Technical information
- Licensing authority: FCC
- Facility ID: 20413
- Class: A
- ERP: 5,400 watts
- HAAT: 106 meters (348 ft)
- Transmitter coordinates: 37°08′30″N 84°04′45″W﻿ / ﻿37.14167°N 84.07917°W

Links
- Public license information: Public file; LMS;
- Webcast: Listen Live
- Website: www.sam1039.com

= WWEL =

Radio station in London, Kentucky

WWEL (103.9 FM, "SAM 103.9") is a radio station licensed to serve London, Kentucky. The station is owned by Forcht Broadcasting, a Forcht Group of Kentucky Company and licensed to F.T.G. Broadcasting, Inc.

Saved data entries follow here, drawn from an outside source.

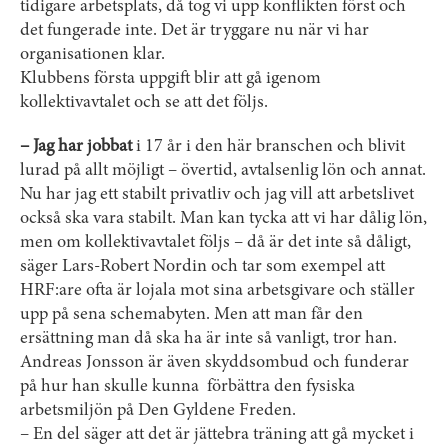
tidigare arbetsplats, då tog vi upp konflikten först och
det fungerade inte. Det är tryggare nu när vi har
organisationen klar.
Klubbens första uppgift blir att gå igenom
kollektivavtalet och se att det följs.
– Jag har jobbat
i 17 år i den här branschen och blivit
lurad på allt möjligt – övertid, avtalsenlig lön och annat.
Nu har jag ett stabilt privatliv och jag vill att arbetslivet
också ska vara stabilt. Man kan tycka att vi har dålig lön,
men om kollektivavtalet följs – då är det inte så dåligt,
säger Lars-Robert Nordin och tar som exempel att
HRF:are ofta är lojala mot sina arbetsgivare och ställer
upp på sena schemabyten. Men att man får den
ersättning man då ska ha är inte så vanligt, tror han.
Andreas Jonsson är även skyddsombud och funderar
på hur han skulle kunna förbättra den fysiska
arbetsmiljön på Den Gyldene Freden.
– En del säger att det är jättebra träning att gå mycket i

The station has been assigned these call letters by the Federal Communications Commission since May 21, 1979. The station had been previously assigned WFTG-FM, after its sister station WFTG (1400 AM). For several years the format was country music before the format change and rebranding of the station to SAM 103.9 (shifting to Hot AC after the shutdown of the Sam FM network during the 2015 Labor Day weekend).